Das hat bei mir rumgezickt. Gut funktioniert hat die Anleitung im README (Punkt 4 MOUNTING):

gzip -dc /usr/share/doc/davfs2-0.2.4/README.gz | less

Der Eintrag in der ~/.davfs2/secrets lautet für GMX:

http://mediacenter.gmx.net     <kundennummer>            <passwort>

----------

## misterjack

 *Wolle wrote:*   

> 
> 
> Das hat bei mir rumgezickt. Gut funktioniert hat die Anleitung im README (Punkt 4 MOUNTING):
> 
> gzip -dc /usr/share/doc/davfs2-0.2.4/README.gz | less
> ...

 

zless /usr/share/doc/davfs2-0.2.4/README.gz is doch wesentlich einfacher  :Wink: 

----------

## firefly

oder einfach nur less  :Wink: 

gruß

firefly

----------

## Wolle

 *misterjack wrote:*   

> zless /usr/share/doc/davfs2-0.2.4/README.gz is doch wesentlich einfacher 

 

 *firefly wrote:*   

> oder einfach nur less 

 

Ihr habt ja recht. Als ich 'less' kennengelernt habe (1994), ging das noch nicht oder diese Funktion ist an mir vorbeigegangen.

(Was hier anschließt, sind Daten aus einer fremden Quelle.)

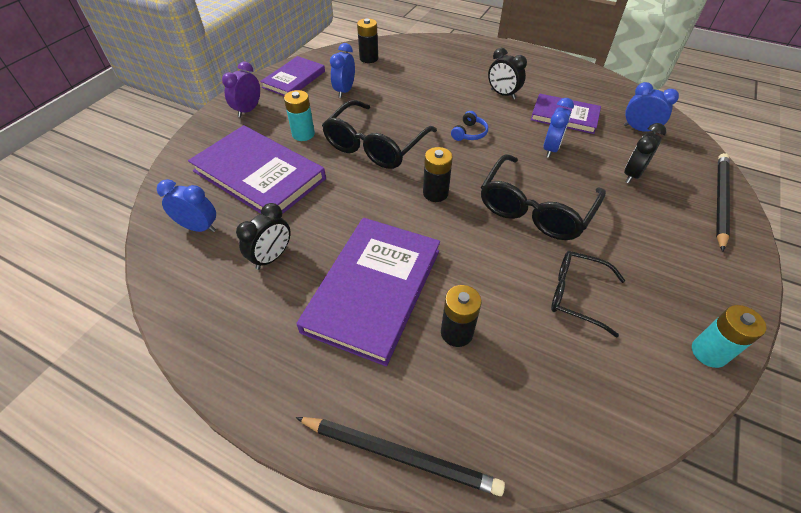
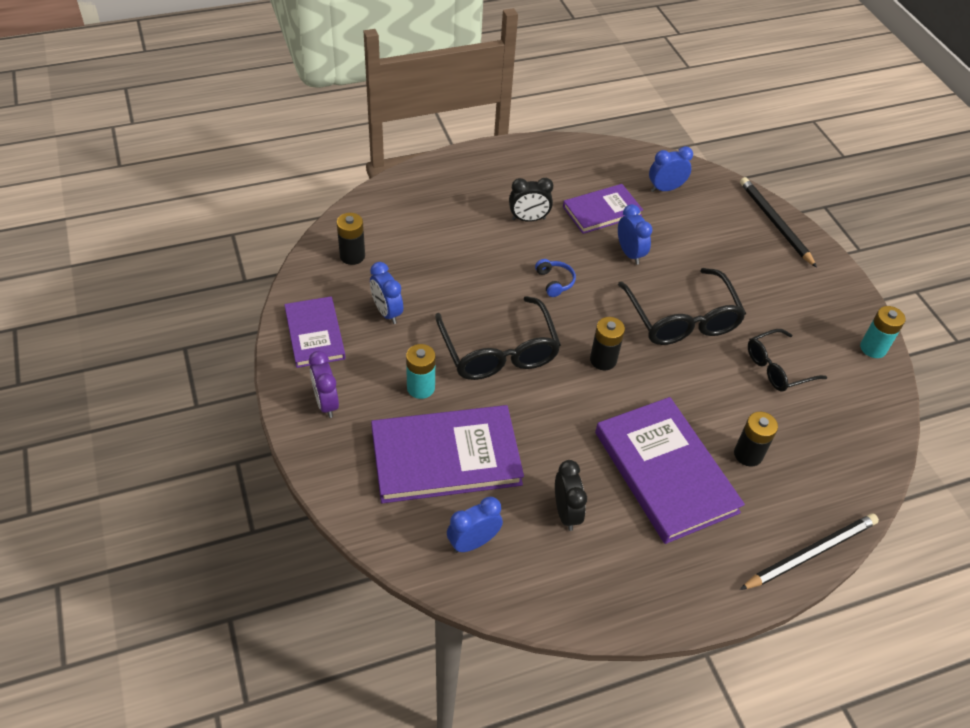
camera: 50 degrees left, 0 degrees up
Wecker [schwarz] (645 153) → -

Sowas habe ich öfters - ich bitte um Nachsicht  :Smile: 

----------

## return13

Okay, nach kernelupdate hab ichs jetzt soweit das es läuft - nur krieg ichs nicht hin wies in der README steht

er mountet zwar, nur fragt er mich jedesmal nach usernamen und nachm Passwort...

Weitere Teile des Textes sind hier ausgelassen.